For decades the preferred path for technology commercialization was simple; A US company, incorporated in Delaware, backed by US investors, went public on the Nasdaq. But that system is broken.
Investors still like Delaware, but today, Delaware no-longer has a monopoly on predictable governance and favorable tax treatment. Dozens of jurisdictions are vying to host the Intels of tomorrow. New Zealand will even let you use Delaware law for a New Zealand company. Ireland, Iceland, Belgium, Hong Kong, Cayman, Singapore, Dubai, Chile, Canada and England all have aggressive incentive programs to attract start-ups. Today’s star-ups are often international at inception, so why default to Delaware, especially if it is going to have negative impact on capital access and exit strategy.
I predict that the U.S. and Delaware will lose its preeminent start-up position if we don’t fix the IPO system.
Already some of the best venture deals of this decade bypassed the traditional Delaware holding company structure; Baidu and Skype
And the Nasdaq has lost its lead also. Market makers no longer exchange information over the phone scrambling to match buyers with sellers on the other side of a trade. Today the Nasdaq is digital, and this lowers the barrier for competitors. Competitors include SecondMarket, SharesPost the PORTAL Alliance, and of course EVERY exchange outside the U.S.
There is strong incentive to move away from Nasdaq.
- China (and other countries with rapidly expanding economies) is eager to support local capital markets.
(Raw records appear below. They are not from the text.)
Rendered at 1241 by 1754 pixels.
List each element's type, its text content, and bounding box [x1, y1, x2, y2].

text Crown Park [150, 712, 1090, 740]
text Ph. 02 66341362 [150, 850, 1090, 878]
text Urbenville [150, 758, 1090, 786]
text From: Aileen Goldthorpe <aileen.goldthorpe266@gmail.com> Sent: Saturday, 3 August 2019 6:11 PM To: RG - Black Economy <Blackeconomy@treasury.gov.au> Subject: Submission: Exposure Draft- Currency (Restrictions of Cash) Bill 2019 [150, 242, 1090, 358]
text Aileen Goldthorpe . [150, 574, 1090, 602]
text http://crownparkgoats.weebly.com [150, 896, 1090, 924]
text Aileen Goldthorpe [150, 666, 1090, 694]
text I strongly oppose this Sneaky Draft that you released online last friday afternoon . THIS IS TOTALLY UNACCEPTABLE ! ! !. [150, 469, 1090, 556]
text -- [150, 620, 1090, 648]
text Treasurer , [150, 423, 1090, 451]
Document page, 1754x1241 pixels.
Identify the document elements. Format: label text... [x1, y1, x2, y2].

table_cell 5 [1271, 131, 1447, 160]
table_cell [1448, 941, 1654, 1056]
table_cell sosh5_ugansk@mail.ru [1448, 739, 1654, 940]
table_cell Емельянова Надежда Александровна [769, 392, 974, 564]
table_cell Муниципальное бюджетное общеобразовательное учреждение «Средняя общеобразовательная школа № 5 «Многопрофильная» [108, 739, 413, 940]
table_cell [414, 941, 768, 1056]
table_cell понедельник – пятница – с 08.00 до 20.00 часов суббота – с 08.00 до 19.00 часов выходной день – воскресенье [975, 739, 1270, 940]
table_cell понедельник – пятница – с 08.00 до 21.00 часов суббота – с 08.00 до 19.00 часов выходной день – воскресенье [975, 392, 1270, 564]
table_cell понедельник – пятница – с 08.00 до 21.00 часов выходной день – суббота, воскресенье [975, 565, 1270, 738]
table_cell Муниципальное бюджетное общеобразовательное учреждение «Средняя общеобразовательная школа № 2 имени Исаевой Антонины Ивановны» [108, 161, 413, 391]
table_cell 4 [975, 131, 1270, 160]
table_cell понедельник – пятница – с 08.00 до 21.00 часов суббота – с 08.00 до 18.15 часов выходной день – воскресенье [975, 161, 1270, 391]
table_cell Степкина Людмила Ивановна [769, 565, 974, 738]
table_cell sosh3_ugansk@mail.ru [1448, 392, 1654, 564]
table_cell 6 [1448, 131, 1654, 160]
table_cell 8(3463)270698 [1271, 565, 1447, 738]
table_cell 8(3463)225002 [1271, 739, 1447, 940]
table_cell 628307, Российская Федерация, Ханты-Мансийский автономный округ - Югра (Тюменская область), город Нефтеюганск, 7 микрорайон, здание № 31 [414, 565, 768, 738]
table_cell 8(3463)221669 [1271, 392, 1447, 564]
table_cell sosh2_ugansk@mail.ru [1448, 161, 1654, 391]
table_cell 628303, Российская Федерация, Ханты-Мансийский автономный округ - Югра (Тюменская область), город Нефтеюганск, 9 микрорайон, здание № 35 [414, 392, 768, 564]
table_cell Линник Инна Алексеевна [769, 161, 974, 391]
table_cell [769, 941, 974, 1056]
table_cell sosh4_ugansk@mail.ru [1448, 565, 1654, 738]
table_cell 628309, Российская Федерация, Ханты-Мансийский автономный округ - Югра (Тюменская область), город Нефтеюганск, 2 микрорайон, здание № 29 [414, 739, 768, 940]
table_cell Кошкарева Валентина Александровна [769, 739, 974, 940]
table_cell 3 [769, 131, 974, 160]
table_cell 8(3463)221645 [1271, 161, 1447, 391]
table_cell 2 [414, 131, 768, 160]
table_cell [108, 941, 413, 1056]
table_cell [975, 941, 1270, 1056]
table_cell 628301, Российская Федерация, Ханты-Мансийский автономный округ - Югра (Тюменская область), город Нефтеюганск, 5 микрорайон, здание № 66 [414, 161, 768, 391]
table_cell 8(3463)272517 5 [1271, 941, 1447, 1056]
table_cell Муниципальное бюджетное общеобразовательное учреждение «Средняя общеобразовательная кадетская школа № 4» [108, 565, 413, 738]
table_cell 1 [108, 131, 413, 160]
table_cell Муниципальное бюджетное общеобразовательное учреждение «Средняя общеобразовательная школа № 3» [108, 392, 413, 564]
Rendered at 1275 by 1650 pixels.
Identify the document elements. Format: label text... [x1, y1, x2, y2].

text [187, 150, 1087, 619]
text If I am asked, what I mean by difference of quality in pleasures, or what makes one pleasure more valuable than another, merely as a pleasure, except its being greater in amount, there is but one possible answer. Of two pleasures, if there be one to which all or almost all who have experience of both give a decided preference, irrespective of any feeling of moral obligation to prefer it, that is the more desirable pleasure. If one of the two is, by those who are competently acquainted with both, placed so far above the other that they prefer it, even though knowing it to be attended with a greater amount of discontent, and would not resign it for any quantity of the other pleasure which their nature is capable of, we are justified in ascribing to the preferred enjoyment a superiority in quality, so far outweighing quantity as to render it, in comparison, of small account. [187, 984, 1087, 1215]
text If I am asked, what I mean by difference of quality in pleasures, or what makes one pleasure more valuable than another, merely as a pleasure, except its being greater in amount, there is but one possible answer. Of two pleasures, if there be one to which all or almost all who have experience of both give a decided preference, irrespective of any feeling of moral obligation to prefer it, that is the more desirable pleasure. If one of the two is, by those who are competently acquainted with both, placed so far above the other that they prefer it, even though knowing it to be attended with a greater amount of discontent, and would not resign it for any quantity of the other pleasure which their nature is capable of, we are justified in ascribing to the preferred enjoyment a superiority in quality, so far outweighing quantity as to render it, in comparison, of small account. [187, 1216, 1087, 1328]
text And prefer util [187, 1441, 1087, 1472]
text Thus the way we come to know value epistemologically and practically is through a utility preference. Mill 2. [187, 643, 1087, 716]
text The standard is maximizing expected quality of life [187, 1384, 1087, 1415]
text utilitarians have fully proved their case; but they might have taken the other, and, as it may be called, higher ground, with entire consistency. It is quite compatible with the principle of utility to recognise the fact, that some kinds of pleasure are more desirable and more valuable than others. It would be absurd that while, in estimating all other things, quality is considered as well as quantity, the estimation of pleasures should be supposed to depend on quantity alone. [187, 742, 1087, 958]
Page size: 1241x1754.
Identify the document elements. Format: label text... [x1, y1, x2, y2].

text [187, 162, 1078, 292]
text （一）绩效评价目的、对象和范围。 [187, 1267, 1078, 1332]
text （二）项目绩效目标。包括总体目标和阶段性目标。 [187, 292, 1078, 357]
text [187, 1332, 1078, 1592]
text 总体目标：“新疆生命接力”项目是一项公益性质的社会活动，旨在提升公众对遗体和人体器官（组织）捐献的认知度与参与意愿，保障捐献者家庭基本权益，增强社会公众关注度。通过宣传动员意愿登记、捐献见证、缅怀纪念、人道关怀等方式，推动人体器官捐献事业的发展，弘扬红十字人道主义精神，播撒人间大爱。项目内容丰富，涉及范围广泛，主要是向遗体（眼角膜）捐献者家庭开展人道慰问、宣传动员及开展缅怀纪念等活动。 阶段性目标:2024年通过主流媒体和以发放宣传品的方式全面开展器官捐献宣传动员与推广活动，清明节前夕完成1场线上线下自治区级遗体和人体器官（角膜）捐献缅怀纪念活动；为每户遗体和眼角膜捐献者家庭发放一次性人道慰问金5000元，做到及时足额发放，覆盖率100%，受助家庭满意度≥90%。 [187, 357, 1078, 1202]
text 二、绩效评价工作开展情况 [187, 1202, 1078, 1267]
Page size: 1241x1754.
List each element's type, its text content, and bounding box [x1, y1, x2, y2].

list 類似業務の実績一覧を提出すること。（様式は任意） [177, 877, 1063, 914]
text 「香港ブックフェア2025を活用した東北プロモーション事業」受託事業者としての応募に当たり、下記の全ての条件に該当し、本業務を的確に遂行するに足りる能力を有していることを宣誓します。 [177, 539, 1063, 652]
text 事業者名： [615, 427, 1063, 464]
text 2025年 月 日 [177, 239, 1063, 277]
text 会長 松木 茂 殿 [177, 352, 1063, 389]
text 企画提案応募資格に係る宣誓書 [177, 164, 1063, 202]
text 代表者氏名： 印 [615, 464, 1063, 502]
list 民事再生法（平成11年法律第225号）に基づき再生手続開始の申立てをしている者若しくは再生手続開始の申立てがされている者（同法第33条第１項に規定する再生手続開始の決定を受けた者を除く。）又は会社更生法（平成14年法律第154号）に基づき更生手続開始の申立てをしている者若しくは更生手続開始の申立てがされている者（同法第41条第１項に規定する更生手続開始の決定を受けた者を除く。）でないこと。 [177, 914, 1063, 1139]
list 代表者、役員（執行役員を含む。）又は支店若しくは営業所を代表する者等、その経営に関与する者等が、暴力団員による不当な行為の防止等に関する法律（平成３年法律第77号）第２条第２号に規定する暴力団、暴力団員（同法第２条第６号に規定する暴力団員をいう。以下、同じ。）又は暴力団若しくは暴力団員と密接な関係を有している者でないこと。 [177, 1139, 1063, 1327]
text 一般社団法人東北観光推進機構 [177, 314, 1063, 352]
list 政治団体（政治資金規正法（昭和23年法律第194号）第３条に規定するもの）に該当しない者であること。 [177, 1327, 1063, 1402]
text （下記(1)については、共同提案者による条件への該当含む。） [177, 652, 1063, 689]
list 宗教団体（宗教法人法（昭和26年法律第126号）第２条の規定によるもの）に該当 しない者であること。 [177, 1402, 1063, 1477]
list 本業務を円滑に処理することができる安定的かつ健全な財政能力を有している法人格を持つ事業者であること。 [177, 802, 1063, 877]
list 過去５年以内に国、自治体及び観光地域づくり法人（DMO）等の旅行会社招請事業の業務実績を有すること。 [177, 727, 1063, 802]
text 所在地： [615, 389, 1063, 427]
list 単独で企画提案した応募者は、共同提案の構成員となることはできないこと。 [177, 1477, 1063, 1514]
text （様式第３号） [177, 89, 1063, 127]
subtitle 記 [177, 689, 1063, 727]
Obtaining a domestic listing will become much easier, since China has ambitious plans to float hundreds of companies on the new market each year. Maintenance fees are lower and disclosure requirements are less stringent when listing at home.
- U.S. investment banking firms charge fees that are significantly higher than those charged by firms in other countries. As an example, the average fee charged for U.S. IPOs was about twice that charged for firms going public on London exchanges.
- U.S. IPOs have greater first-day underpricing than those in other countries. While big first-day return is good for purchasers of IPO stocks, it amounts to money left on the table for the issuing company.
- While not specifically measured, the perception is that non-IB fees (for lawyers, accountants, printers, etc.) are much higher for US IPOs.
- A decreased value placed on the prestige of an American exchange listing.
America needs leadership in fixing this financing gap, or the companies that shape our future won’t be American.